The Geys were pioneers in tissue culture methods and ahead of their time in the use of tissue culture to solve basic biology questions. Contributions from their laboratory include maintenance of hormone-producing organoids and cell cultures, roller tube methodology that was later used for cultivation of viruses and vaccines, and growth of cells in suspension cultures. Their lab is best known for the HeLa cell, the first line of human cancer cells to be grown continuously in tissue culture. The line was derived from cervical cancer cells from Henrietta Lacks, a patient who died of her cancer in 1951. HeLa cells became the prototype for study and are still used today.

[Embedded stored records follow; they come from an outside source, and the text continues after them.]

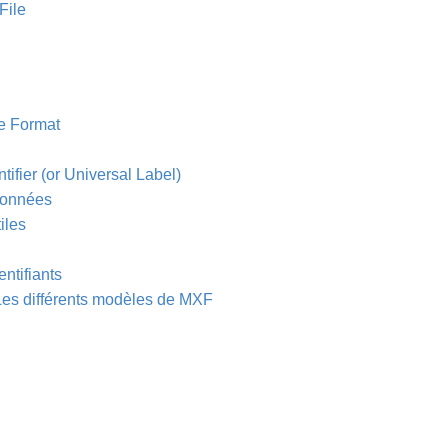
File
e Format
tifier (or Universal Label)
 données
iles
entifiants
 Les différents modèles de MXF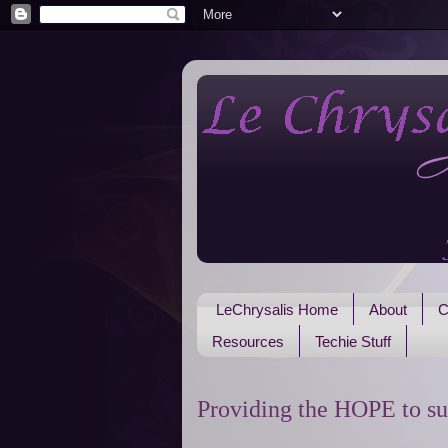
LeChrysalis Home
About
C
Resources
Techie Stuff
Providing the HOPE to su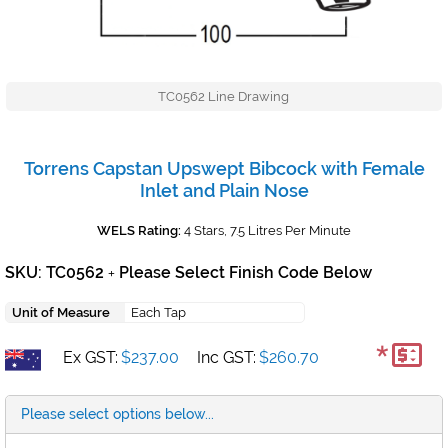
TC0562 Line Drawing
Torrens Capstan Upswept Bibcock with Female
Inlet and Plain Nose
WELS Rating:
4 Stars, 7.5 Litres Per Minute
SKU: TC0562
Please Select Finish Code Below
+
Unit of Measure
Each Tap
*
Ex GST:
$237.00
Inc GST:
$260.70
Please select options below...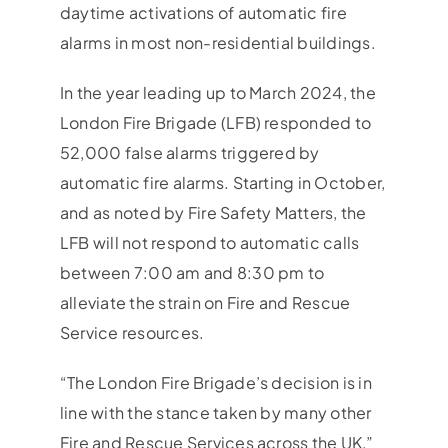
daytime activations of automatic fire
alarms in most non-residential buildings.
In the year leading up to March 2024, the
London Fire Brigade (LFB) responded to
52,000 false alarms triggered by
automatic fire alarms. Starting in October,
and as noted by Fire Safety Matters, the
LFB will not respond to automatic calls
between 7:00 am and 8:30 pm to
alleviate the strain on Fire and Rescue
Service resources.
“The London Fire Brigade’s decision is in
line with the stance taken by many other
Fire and Rescue Services across the UK,”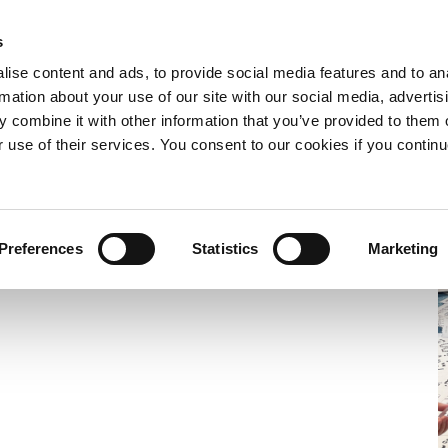
s
e now
What we do
Who we are
Resources
Expand
Expand
Expand
ise content and ads, to provide social media features and to an
or
or
or
rmation about your use of our site with our social media, advertis
collapse
collapse
collapse
 combine it with other information that you’ve provided to them o
a
a
a
sub
sub
sub
r use of their services. You consent to our cookies if you continu
menu
menu
menu
und
Preferences
Statistics
Marketing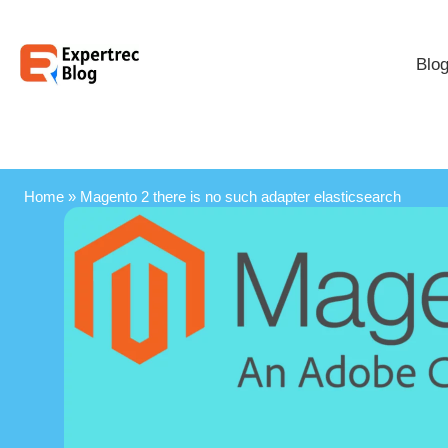
Blo
Home
»
Magento 2 there is no such adapter elasticsearch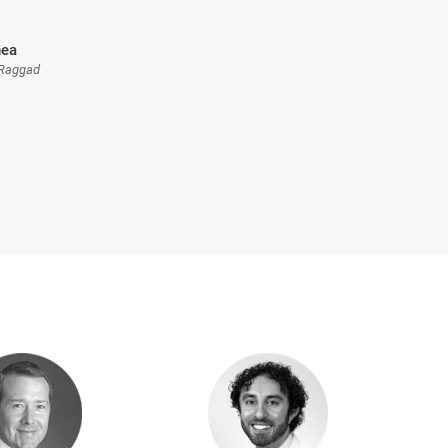
nea
 Raggad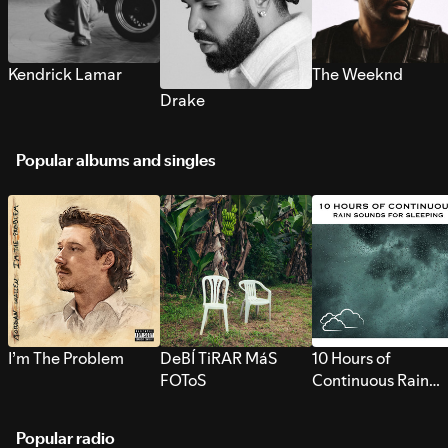
Kendrick Lamar
The Weeknd
Drake
Popular albums and singles
I’m The Problem
DeBÍ TiRAR MáS
10 Hours of
FOToS
Continuous Rain
Sounds for Sleepi
Popular radio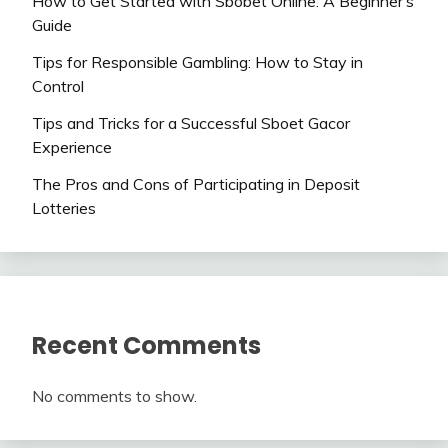
How to Get Started with Sbobet Online: A Beginner’s
Guide
Tips for Responsible Gambling: How to Stay in
Control
Tips and Tricks for a Successful Sboet Gacor
Experience
The Pros and Cons of Participating in Deposit
Lotteries
Recent Comments
No comments to show.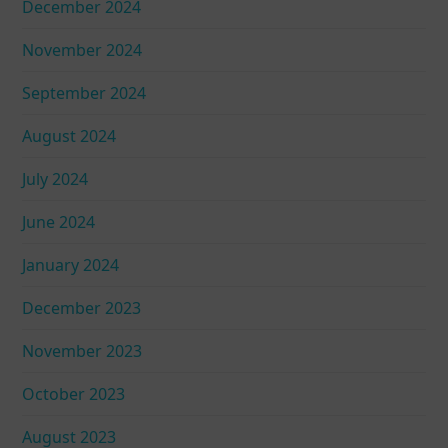
December 2024
November 2024
September 2024
August 2024
July 2024
June 2024
January 2024
December 2023
November 2023
October 2023
August 2023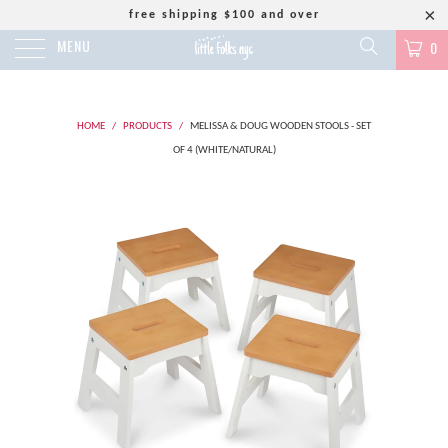
free shipping $100 and over
MENU
0
HOME
/
PRODUCTS
/
MELISSA & DOUG WOODEN STOOLS - SET
OF 4 (WHITE/NATURAL)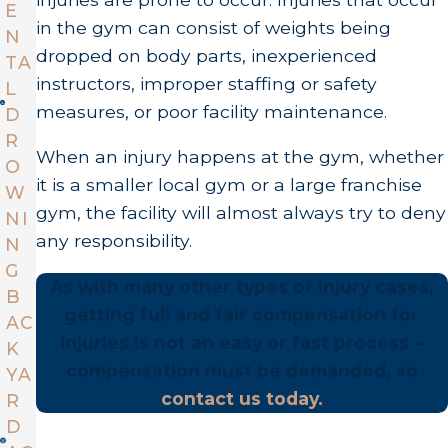
E
in the gym can consist of weights being
N
dropped on body parts, inexperienced
TA
instructors, improper staffing or safety
L
measures, or poor facility maintenance.
D
R
When an injury happens at the gym, whether
O
it is a smaller local gym or a large franchise
W
gym, the facility will almost always try to deny
NI
any responsibility.
N
G
As with many other types of injury cases,
B
getting full and fair compensation for
AC
injuries is not an easy or fast process –
K
compensation must be demanded, so
YA
contact us today.
R
D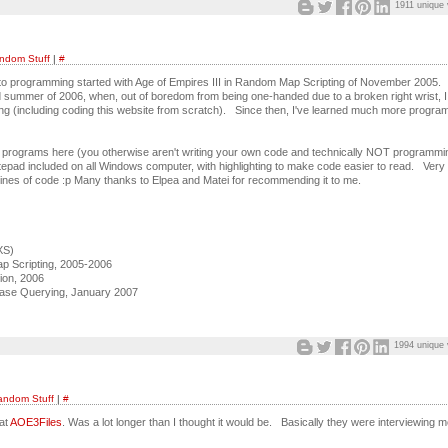
1911 unique 
ndom Stuff
|
#
 programming started with Age of Empires III in Random Map Scripting of November 2005. 
nd summer of 2006, when, out of boredom from being one-handed due to a broken right wrist, I
g (including coding this website from scratch). Since then, I've learned much more progra
grams here (you otherwise aren't writing your own code and technically NOT programming
 Notepad included on all Windows computer, with highlighting to make code easier to read. Very
 lines of code :p Many thanks to Elpea and Matei for recommending it to me.
XS)
 Scripting, 2005-2006
tion, 2006
ase Querying, January 2007
1994 unique 
andom Stuff
|
#
at
AOE3Files
. Was a lot longer than I thought it would be. Basically they were interviewing m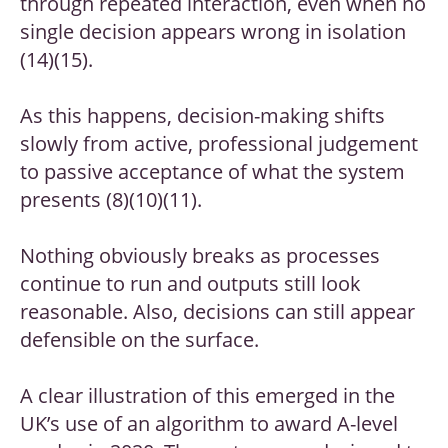
through repeated interaction, even when no
single decision appears wrong in isolation
(14)(15).
As this happens, decision-making shifts
slowly from active, professional judgement
to passive acceptance of what the system
presents (8)(10)(11).
Nothing obviously breaks as processes
continue to run and outputs still look
reasonable. Also, decisions can still appear
defensible on the surface.
A clear illustration of this emerged in the
UK’s use of an algorithm to award A-level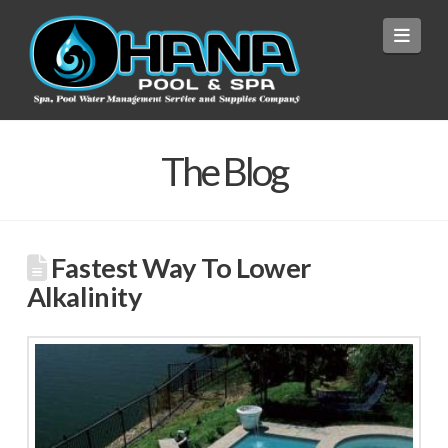
Navi
The Blog
Fastest Way To Lower
Alkalinity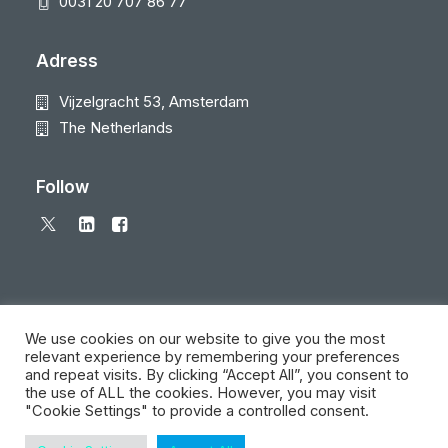
0031 20 707 86 77
Adress
Vijzelgracht 53, Amsterdam
The Netherlands
Follow
We use cookies on our website to give you the most
relevant experience by remembering your preferences
and repeat visits. By clicking “Accept All”, you consent to
© 2026 Local Eyes - The Location Data Company. All rights reserved
the use of ALL the cookies. However, you may visit
"Cookie Settings" to provide a controlled consent.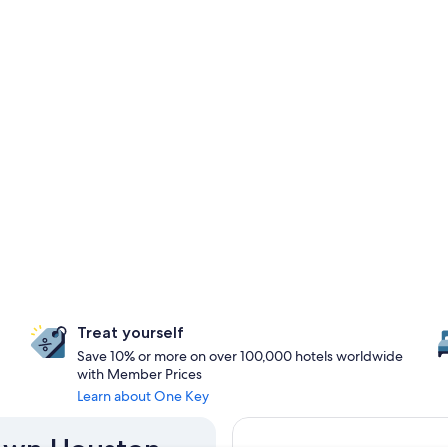
Treat yourself
Save 10% or more on over 100,000 hotels worldwide
with Member Prices
Learn about One Key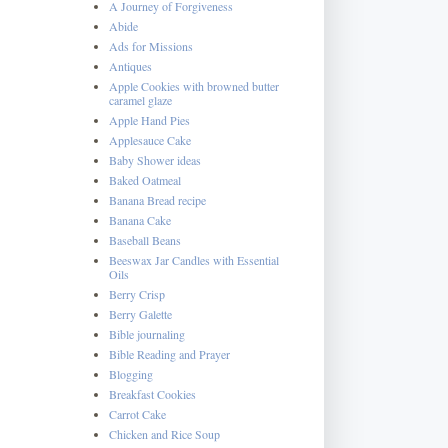
A Journey of Forgiveness
Abide
Ads for Missions
Antiques
Apple Cookies with browned butter
caramel glaze
Apple Hand Pies
Applesauce Cake
Baby Shower ideas
Baked Oatmeal
Banana Bread recipe
Banana Cake
Baseball Beans
Beeswax Jar Candles with Essential
Oils
Berry Crisp
Berry Galette
Bible journaling
Bible Reading and Prayer
Blogging
Breakfast Cookies
Carrot Cake
Chicken and Rice Soup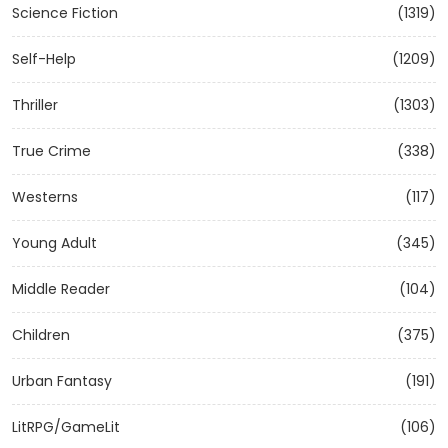
Science Fiction
(1319)
Self-Help
(1209)
Thriller
(1303)
True Crime
(338)
Westerns
(117)
Young Adult
(345)
Middle Reader
(104)
Children
(375)
Urban Fantasy
(191)
LitRPG/GameLit
(106)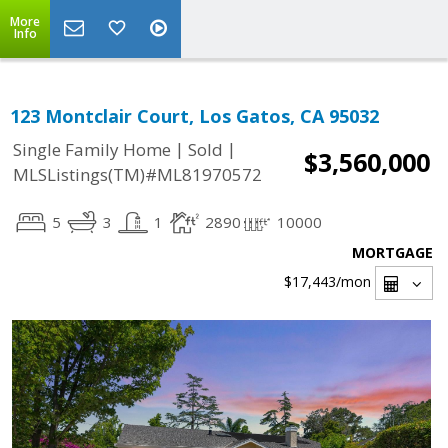
More
Info
123 Montclair Court, Los Gatos, CA 95032
|
|
Single Family Home
Sold
$3,560,000
MLSListings(TM)#ML81970572
5
3
1
2890
10000
MORTGAGE
$17,443
/mon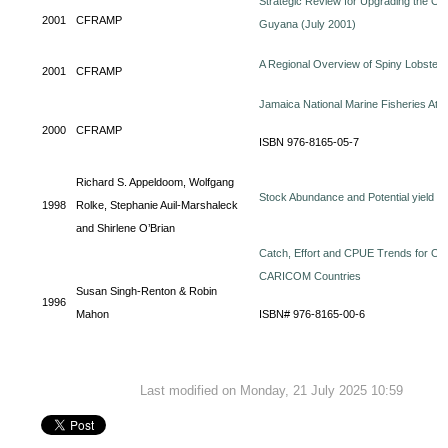
Strategic Review for Upgrading the Orga
2001
CFRAMP
Guyana (July 2001)
A Regional Overview of Spiny Lobste
2001
CFRAMP
Jamaica National Marine Fisheries Atla
2000
CFRAMP
ISBN 976-8165-05-7
Richard S. Appeldoom, Wolfgang
Stock Abundance and Potential yield o
1998
Rolke, Stephanie Auil-Marshaleck
and Shirlene O’Brian
Catch, Effort and CPUE Trends for Off
CARICOM Countries
Susan Singh-Renton & Robin
1996
Mahon
ISBN# 976-8165-00-6
Last modified on Monday, 21 July 2025 10:59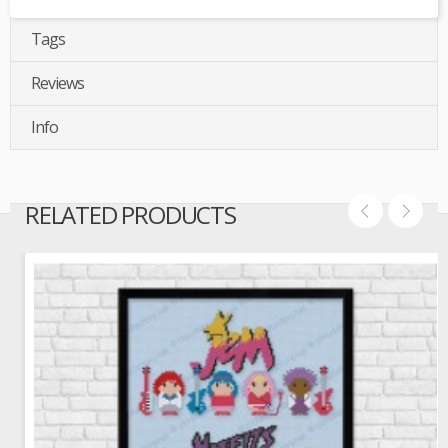
Tags
Reviews
Info
RELATED PRODUCTS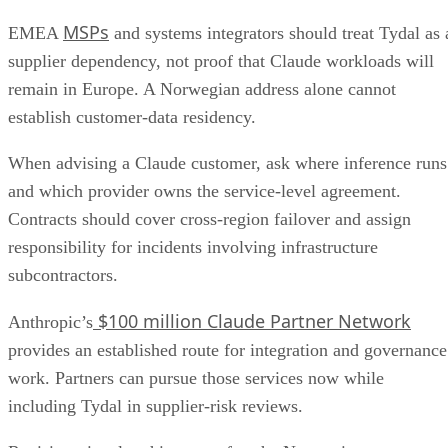
MSPs
EMEA
and systems integrators should treat Tydal as 
supplier dependency, not proof that Claude workloads will
remain in Europe. A Norwegian address alone cannot
establish customer-data residency.
When advising a Claude customer, ask where inference runs
and which provider owns the service-level agreement.
Contracts should cover cross-region failover and assign
responsibility for incidents involving infrastructure
subcontractors.
$100 million Claude Partner Network
Anthropic’s
provides an established route for integration and governance
work. Partners can pursue those services now while
including Tydal in supplier-risk reviews.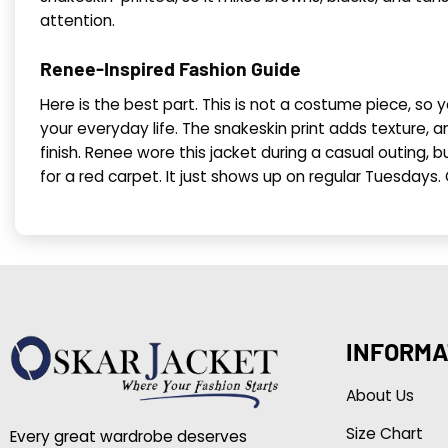
attention.
Renee-Inspired Fashion Guide
Here is the best part. This is not a costume piece, so 
your everyday life. The snakeskin print adds texture, an
finish. Renee wore this jacket during a casual outing, bu
for a red carpet. It just shows up on regular Tuesdays.
INFORMA
About Us
Size Chart
Every great wardrobe deserves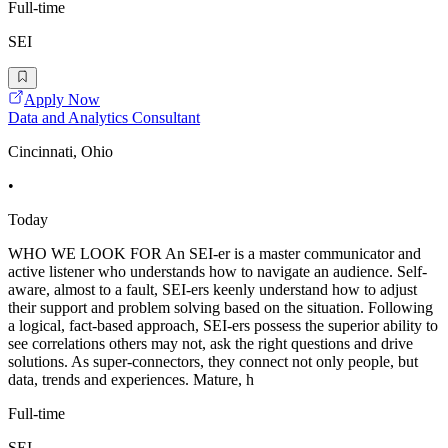
Full-time
SEI
Apply Now
Data and Analytics Consultant
Cincinnati, Ohio
•
Today
WHO WE LOOK FOR An SEI-er is a master communicator and
active listener who understands how to navigate an audience. Self-
aware, almost to a fault, SEI-ers keenly understand how to adjust
their support and problem solving based on the situation. Following
a logical, fact-based approach, SEI-ers possess the superior ability to
see correlations others may not, ask the right questions and drive
solutions. As super-connectors, they connect not only people, but
data, trends and experiences. Mature, h
Full-time
SEI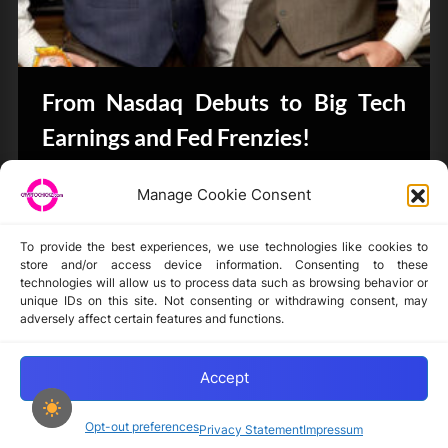
From Nasdaq Debuts to Big Tech
Earnings and Fed Frenzies!
CryptoButthead.com
Manage Cookie Consent
To provide the best experiences, we use technologies like cookies to
store and/or access device information. Consenting to these
technologies will allow us to process data such as browsing behavior or
unique IDs on this site. Not consenting or withdrawing consent, may
Disclaimer
adversely affect certain features and functions.
Privacy Statement
Opt-out preferences
Accept
Opt-out preferences
Privacy Statement
Impressum
Copyright © 2024-2025 cryptochickz.com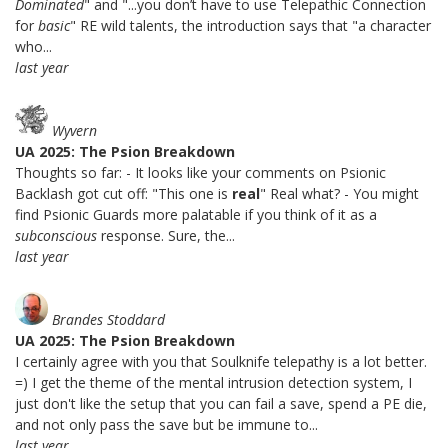
Dominated
" and "...you don’t have to use Telepathic Connection
for
basic
" RE wild talents, the introduction says that "a character
who...
last year
Wyvern
UA 2025: The Psion Breakdown
Thoughts so far: - It looks like your comments on Psionic
Backlash got cut off: "This one is
real
" Real what? - You might
find Psionic Guards more palatable if you think of it as a
subconscious
response. Sure, the...
last year
Brandes Stoddard
UA 2025: The Psion Breakdown
I certainly agree with you that Soulknife telepathy is a lot better.
=) I get the theme of the mental intrusion detection system, I
just don't like the setup that you can fail a save, spend a PE die,
and not only pass the save but be immune to...
last year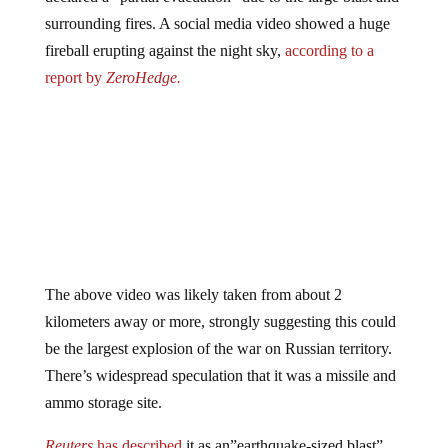
surrounding fires. A social media video showed a huge
fireball erupting against the night sky,
according to a
report by
ZeroHedge.
The above video was likely taken from about 2
kilometers away or more, strongly suggesting this could
be the largest explosion of the war on Russian territory.
There’s widespread speculation that it was a missile and
ammo storage site.
Reuters
has
described
it as an”earthquake-sized blast”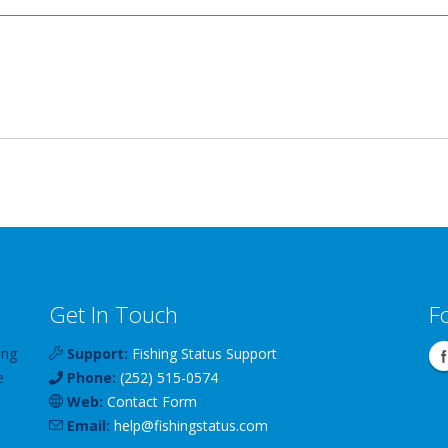
Get In Touch
F
ing
Support:
Fishing Status Support
e
Phone:
(252) 515-0574
Web:
Contact Form
Email:
help
@
fishingstatus
.com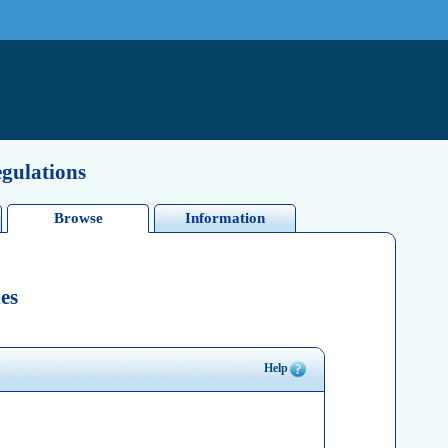
egulations
Browse
Information
es
Help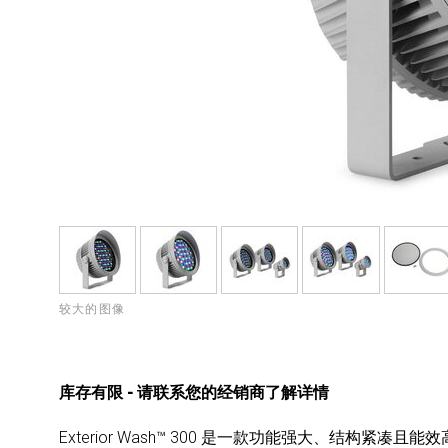
较大的图像
库存有限 - 请联系您的经销商了解详情
Exterior Wash™ 300 是一款功能强大、结构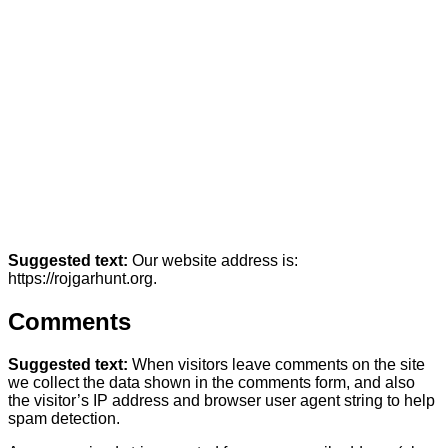
Suggested text:
Our website address is:
https://rojgarhunt.org.
Comments
Suggested text:
When visitors leave comments on the site
we collect the data shown in the comments form, and also
the visitor’s IP address and browser user agent string to help
spam detection.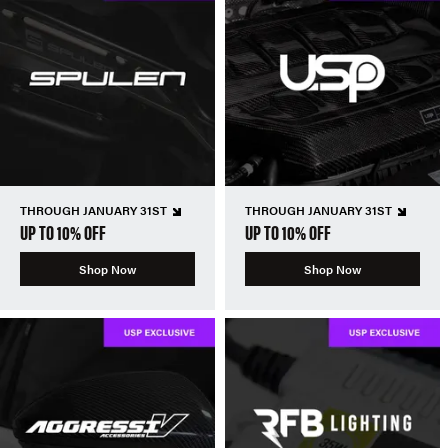
THROUGH JANUARY 31ST
THROUGH JANUARY 31ST
UP TO 10% OFF
UP TO 10% OFF
Shop Now
Shop Now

After her husband’s death in 1970, Gey served as an assistant in the department of pathobiology at the Johns Hopkins University School of Hygiene and Public Health until her retirement. In 1977, she was honored by the Tissue Culture Association, Inc., which commissioned her portrait for the library of the W. Alton Jones Cell Science Center in Lake Placid, New York. After the library closed, the portrait was donated to Johns Hopkins.